I stood out there, was mocked and cursed at while the ambulance took her away, because it was “none of our business”. That she was exercising her “right”.

Those of you in the parish who still think it’s about rights, let me invite you now to come down to 659 W. Washington and see that this has absolutely nothing to do with rights. Regardless of your personal feelings on this issue and which “side” you wish to stand on, I challenge you to choose a “side”, because there are no lukewarm opinions on abortion when you see a young girl, 6 months pregnant, bawling and clutching her stomach while her mother is screaming at her and dragging her into the clinic.

There are no lukewarm opinions when a young woman survives into a car accident in the street right in front of the clinic, gets out of the car, and walks into the clinic to kill her child.

There are no lukewarm opinions when a girl falls over in the street right in front of you, too weak to stand.
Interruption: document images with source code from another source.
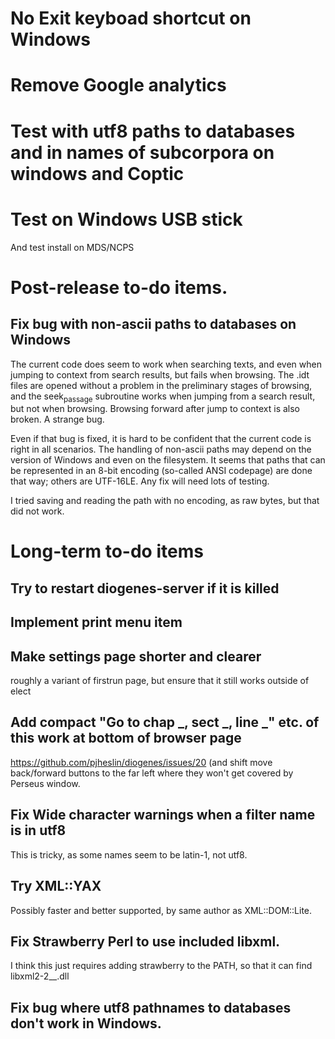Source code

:* No Exit keyboad shortcut on Windows
* Remove Google analytics

* Test with utf8 paths to databases and in names of subcorpora on windows and Coptic

* Test on Windows USB stick
And test install on MDS/NCPS



* Post-release to-do items.
** Fix bug with non-ascii paths to databases on Windows
The current code does seem to work when searching texts, and even when jumping to context from search results, but fails when browsing.  The .idt files are opened without a problem in the preliminary stages of browsing, and the seek_passage subroutine works when jumping from a search result, but not when browsing.  Browsing forward after jump to context is also broken.  A strange bug.

Even if that bug is fixed, it is hard to be confident that the current code is right in all scenarios.  The handling of non-ascii paths may depend on the version of Windows and even on the filesystem.  It seems that paths that can be represented in an 8-bit encoding (so-called ANSI codepage) are done that way; others are UTF-16LE.  Any fix will need lots of testing.

I tried saving and reading the path with no encoding, as raw bytes, but that did not work.


* Long-term to-do items
** Try to restart diogenes-server if it is killed
** Implement print menu item
** Make settings page shorter and clearer
   roughly a variant of firstrun page, but ensure that it still works outside of elect
** Add compact "Go to chap _, sect _, line _" etc. of this work at bottom of browser page
https://github.com/pjheslin/diogenes/issues/20
(and shift move back/forward buttons to the far left where they won't get covered by Perseus window.
** Fix Wide character warnings when a filter name is in utf8
This is tricky, as some names seem to be latin-1, not utf8.
** Try XML::YAX
Possibly faster and better supported, by same author as XML::DOM::Lite.
** Fix Strawberry Perl to use included libxml.
I think this just requires adding strawberry\c\bin to the PATH, so that it can find libxml2-2__.dll
** Fix bug where utf8 pathnames to databases don't work in Windows.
You offer your help and suggest she might not be able to do this today and she says “I have no choice”.

These girls are desperate. They are almost always minority; almost never well-to-do white women demanding their rights. No, those are the escorts who prevent us from offering help. I’ve questioned the escorts, “why do you prevent us from offering help?” “It’s none of your business”. They have said to my face, if these people can’t afford the kid it’s better off dead.

I come before you today for prayers in this war against evil and possibly to ask for your time. If you can find an hour of your week on a Friday or Saturday morning to come down to the clinic, it would go a long way to show these women support and solidarity. You needn’t say a word, just be there.

Because in my personal experience, it’s tough to know the great joy and love of God without defending him in battle against the work of demons. With his words as your sword, when you offer his love to someone so desperately in need of mercy and compassion, if only for just a moment… while a grown woman nearby cackles and dances from foot to foot… when you see his great love and mercy in the sight of clear evil… well, it’s just harder to feel closer to our Lord than you can at that moment.

Many blessings and I do appreciate your prayers.